— START Page excerpt —

Appointment of New CFO
In connection with the previously announced Chief Financial Officer transition, on May 23, 2025, The Simply Good Foods Company (the “Company”) appointed Christopher J. Bealer as the Company’s Chief Financial Officer effective July 3, 2025. Mr. Bealer is currently serving as the Company’s Senior Vice President, Finance having joined the Company on April 1, 2025. As Chief Financial Officer, Mr. Bealer will continue to report to Geoff E. Tanner, the Company’s President and Chief Executive Officer.
Mr. Bealer, age 48, has almost 23 years of experience in consumer-packaged goods and consumer durables in North America and Global markets. Mr. Bealer was most recently EVP Corporate Controller at Reckitt Benckiser Group PLC (“Reckitt”) from March 2024 to March 31, 2025, and CFO Health at Reckitt from April 2021 to February 2024. In his EVP Corporate Controller role with Reckitt, Mr. Bealer led a global team of over 600 employees accountable for global controls, financial shared services, group reporting and accounting, as well as leading the functional operating model transformation. Prior to his roles at Reckitt, Mr. Bealer served as Vice President and CFO Europe, Middle East and Africa Region from August 2018 to March 2021 and Vice President and CFO North America Region from November 2015 to August 2018 for Whirlpool Corporation. Earlier in his career, Bealer held various finance roles at Big Heart Pet Brands, Del Monte Foods, and H.J. Heinz Company. Mr. Bealer is a Certified Public Accountant in the United States and a qualified Associate Chartered Accountant in the United Kingdom. Mr. Bealer received his Bachelor’s Degree with Honours – Geography from the University of Birmingham, U.K.
As Chief Financial Officer, Mr. Bealer will receive an initial annual base salary of $500,000 (“Base Salary”), subject to future adjustment by the Company. Mr. Bealer will be eligible to participate in the Company’s long term equity incentive program, with an annual target opportunity of one hundred fifty percent (150%) of his Base Salary.

— END Page excerpt —
— START Given information —

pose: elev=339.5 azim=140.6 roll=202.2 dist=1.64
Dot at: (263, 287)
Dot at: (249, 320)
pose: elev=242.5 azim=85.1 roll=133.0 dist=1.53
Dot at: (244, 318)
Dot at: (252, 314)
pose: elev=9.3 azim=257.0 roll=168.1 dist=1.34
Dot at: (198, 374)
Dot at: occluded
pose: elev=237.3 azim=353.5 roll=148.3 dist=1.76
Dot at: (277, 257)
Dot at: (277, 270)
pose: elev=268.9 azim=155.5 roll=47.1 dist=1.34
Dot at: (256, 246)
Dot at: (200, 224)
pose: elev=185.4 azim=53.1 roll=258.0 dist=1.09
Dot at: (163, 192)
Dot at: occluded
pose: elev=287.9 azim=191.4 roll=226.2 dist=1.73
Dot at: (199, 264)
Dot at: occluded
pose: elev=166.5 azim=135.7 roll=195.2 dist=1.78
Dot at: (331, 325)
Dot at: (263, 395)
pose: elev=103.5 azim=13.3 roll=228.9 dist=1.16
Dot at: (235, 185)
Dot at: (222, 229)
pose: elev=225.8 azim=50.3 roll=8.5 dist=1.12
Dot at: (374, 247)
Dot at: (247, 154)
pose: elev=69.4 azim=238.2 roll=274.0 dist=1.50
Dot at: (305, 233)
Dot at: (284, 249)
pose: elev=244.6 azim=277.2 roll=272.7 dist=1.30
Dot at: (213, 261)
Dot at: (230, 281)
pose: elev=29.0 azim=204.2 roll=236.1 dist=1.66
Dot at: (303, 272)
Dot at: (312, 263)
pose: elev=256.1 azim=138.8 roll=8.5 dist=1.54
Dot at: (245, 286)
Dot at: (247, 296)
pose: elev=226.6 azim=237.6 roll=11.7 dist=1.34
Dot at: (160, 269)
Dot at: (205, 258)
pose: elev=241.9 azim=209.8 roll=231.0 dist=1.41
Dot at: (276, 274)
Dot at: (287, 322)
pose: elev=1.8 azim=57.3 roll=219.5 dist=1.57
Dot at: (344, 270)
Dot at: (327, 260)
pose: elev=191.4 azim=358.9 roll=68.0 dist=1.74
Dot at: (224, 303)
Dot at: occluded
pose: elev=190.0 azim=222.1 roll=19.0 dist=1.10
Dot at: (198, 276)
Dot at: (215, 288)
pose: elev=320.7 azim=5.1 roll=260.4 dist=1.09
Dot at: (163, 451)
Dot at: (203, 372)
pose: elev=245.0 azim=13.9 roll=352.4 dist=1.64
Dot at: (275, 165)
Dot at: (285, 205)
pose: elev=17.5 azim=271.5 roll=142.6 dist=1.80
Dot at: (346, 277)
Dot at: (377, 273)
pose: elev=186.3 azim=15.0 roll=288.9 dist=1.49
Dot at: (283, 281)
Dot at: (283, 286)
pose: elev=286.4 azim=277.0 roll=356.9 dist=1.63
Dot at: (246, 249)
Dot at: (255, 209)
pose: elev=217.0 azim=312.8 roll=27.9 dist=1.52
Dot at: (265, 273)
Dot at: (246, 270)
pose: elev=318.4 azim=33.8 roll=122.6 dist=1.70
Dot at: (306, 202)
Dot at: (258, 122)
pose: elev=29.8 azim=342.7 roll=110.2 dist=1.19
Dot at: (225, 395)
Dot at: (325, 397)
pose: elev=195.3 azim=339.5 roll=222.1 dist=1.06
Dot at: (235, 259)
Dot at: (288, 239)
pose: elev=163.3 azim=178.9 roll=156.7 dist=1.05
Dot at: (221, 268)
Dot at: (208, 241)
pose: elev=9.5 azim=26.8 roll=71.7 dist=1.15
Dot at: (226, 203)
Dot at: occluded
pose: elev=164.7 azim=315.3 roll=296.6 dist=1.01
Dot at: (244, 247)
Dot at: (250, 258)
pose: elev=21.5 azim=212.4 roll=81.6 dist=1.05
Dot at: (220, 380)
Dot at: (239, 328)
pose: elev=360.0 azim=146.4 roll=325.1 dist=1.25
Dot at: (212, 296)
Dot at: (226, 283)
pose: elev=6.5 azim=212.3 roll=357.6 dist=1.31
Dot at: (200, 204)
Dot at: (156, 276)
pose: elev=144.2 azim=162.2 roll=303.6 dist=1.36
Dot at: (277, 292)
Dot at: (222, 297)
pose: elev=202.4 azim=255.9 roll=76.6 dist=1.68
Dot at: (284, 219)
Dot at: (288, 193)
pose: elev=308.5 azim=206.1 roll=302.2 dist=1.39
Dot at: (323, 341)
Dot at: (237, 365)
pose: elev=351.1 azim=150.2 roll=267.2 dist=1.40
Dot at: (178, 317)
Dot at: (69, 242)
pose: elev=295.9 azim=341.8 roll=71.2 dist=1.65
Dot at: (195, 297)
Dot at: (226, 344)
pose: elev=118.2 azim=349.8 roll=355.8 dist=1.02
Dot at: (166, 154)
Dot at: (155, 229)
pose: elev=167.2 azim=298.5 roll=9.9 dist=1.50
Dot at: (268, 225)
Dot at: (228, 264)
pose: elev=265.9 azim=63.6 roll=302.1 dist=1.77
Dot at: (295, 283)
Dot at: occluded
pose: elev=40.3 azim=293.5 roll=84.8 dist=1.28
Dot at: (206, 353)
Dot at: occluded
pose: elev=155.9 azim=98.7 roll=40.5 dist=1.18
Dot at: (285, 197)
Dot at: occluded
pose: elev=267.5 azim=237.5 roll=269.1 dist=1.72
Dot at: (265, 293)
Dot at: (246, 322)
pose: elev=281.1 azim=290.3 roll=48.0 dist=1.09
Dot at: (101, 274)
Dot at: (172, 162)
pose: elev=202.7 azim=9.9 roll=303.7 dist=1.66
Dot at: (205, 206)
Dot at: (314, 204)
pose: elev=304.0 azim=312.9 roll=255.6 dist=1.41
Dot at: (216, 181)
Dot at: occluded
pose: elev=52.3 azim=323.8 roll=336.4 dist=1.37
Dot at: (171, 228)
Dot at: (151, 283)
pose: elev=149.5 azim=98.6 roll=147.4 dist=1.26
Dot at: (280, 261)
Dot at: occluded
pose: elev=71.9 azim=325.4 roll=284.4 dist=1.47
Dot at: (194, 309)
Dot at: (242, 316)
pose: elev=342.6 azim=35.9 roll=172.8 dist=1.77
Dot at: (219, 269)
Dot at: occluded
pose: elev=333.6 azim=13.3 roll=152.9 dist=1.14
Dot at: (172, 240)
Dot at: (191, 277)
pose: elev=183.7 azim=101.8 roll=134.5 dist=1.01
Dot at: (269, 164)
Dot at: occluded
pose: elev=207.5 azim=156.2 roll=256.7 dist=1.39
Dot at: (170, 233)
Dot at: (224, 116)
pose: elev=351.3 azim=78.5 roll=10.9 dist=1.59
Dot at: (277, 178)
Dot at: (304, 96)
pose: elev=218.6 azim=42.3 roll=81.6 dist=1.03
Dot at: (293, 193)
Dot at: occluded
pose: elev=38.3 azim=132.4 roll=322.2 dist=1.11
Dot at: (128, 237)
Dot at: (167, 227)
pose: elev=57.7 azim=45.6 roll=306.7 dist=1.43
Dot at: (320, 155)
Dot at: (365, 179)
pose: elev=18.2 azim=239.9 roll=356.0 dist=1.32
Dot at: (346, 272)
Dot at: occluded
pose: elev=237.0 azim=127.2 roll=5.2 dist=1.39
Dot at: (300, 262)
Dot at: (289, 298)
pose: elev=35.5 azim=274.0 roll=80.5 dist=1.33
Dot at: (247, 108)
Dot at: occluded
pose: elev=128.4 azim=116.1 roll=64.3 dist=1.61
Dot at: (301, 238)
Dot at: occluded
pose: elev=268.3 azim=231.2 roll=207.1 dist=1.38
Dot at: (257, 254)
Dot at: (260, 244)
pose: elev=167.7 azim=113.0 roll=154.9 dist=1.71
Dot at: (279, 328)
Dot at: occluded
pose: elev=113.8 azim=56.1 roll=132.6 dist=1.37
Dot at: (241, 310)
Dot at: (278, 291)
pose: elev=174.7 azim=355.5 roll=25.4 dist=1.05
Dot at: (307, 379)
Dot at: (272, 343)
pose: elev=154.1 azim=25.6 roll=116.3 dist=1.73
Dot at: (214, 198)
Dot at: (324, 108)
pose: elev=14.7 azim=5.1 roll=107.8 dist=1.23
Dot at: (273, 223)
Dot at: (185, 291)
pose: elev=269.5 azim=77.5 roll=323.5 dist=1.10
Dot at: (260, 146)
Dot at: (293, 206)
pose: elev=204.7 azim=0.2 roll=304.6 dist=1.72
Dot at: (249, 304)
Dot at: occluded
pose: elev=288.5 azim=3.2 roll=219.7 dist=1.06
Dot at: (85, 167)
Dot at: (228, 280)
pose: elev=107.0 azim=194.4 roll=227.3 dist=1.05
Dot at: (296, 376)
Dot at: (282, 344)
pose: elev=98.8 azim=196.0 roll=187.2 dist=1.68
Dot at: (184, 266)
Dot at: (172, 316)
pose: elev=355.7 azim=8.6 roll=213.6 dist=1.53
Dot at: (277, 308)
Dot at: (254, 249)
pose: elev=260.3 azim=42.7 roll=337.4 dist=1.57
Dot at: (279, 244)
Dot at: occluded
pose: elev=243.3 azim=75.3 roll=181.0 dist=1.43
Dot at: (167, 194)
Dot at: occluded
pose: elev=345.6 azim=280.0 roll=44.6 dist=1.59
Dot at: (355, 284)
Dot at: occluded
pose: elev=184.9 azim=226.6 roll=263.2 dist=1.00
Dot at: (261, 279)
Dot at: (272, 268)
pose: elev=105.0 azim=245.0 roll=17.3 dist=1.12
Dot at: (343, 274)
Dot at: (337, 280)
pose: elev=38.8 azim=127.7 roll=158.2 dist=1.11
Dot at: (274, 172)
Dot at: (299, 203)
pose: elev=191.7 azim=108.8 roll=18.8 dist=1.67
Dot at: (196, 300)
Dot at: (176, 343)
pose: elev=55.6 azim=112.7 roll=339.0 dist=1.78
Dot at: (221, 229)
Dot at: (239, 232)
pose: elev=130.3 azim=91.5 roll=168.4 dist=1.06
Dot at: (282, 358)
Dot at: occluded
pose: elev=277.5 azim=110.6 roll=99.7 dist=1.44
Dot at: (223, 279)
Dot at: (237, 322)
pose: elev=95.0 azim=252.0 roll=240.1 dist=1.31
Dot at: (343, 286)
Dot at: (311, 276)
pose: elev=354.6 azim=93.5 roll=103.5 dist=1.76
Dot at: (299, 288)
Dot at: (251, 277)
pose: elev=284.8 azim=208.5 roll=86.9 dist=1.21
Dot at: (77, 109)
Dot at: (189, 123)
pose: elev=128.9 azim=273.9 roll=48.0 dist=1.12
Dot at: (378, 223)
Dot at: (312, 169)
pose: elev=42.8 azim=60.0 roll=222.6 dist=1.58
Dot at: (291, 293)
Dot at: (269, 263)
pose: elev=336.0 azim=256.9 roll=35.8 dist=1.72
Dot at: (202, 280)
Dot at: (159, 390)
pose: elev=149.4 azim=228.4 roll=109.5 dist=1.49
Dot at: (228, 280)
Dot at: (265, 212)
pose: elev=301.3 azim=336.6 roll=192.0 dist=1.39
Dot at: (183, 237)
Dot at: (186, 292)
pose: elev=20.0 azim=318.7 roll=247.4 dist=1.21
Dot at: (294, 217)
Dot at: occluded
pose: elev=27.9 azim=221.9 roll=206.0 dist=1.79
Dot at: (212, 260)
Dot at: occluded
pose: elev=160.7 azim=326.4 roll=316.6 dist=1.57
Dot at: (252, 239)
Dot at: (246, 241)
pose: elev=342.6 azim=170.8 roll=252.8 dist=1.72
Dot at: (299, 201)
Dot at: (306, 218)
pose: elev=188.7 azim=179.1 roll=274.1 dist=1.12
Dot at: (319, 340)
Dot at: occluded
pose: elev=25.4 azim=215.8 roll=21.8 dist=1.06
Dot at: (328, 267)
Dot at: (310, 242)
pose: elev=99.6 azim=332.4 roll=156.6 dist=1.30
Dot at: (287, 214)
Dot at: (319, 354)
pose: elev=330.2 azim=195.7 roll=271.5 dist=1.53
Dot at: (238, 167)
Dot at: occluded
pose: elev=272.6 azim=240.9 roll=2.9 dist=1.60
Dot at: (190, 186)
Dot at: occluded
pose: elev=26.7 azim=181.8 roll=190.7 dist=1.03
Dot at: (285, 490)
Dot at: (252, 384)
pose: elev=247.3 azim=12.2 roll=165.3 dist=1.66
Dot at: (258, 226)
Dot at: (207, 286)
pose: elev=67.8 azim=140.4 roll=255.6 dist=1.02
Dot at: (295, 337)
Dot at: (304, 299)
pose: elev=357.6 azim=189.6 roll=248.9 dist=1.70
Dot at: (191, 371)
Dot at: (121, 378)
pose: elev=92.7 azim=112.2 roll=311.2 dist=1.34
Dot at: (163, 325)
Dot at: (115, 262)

— END Given information —

▶ [Written task]:
Copy out the CFO appointment text above in full, word for word.

▶ [Correct output]:
Appointment of New CFO
In connection with the previously announced Chief Financial Officer transition, on May 23, 2025, The Simply Good Foods Company (the “Company”) appointed Christopher J. Bealer as the Company’s Chief Financial Officer effective July 3, 2025. Mr. Bealer is currently serving as the Company’s Senior Vice President, Finance having joined the Company on April 1, 2025. As Chief Financial Officer, Mr. Bealer will continue to report to Geoff E. Tanner, the Company’s President and Chief Executive Officer.
Mr. Bealer, age 48, has almost 23 years of experience in consumer-packaged goods and consumer durables in North America and Global markets. Mr. Bealer was most recently EVP Corporate Controller at Reckitt Benckiser Group PLC (“Reckitt”) from March 2024 to March 31, 2025, and CFO Health at Reckitt from April 2021 to February 2024. In his EVP Corporate Controller role with Reckitt, Mr. Bealer led a global team of over 600 employees accountable for global controls, financial shared services, group reporting and accounting, as well as leading the functional operating model transformation. Prior to his roles at Reckitt, Mr. Bealer served as Vice President and CFO Europe, Middle East and Africa Region from August 2018 to March 2021 and Vice President and CFO North America Region from November 2015 to August 2018 for Whirlpool Corporation. Earlier in his career, Bealer held various finance roles at Big Heart Pet Brands, Del Monte Foods, and H.J. Heinz Company. Mr. Bealer is a Certified Public Accountant in the United States and a qualified Associate Chartered Accountant in the United Kingdom. Mr. Bealer received his Bachelor’s Degree with Honours – Geography from the University of Birmingham, U.K.
As Chief Financial Officer, Mr. Bealer will receive an initial annual base salary of $500,000 (“Base Salary”), subject to future adjustment by the Company. Mr. Bealer will be eligible to participate in the Company’s long term equity incentive program, with an annual target opportunity of one hundred fifty percent (150%) of his Base Salary.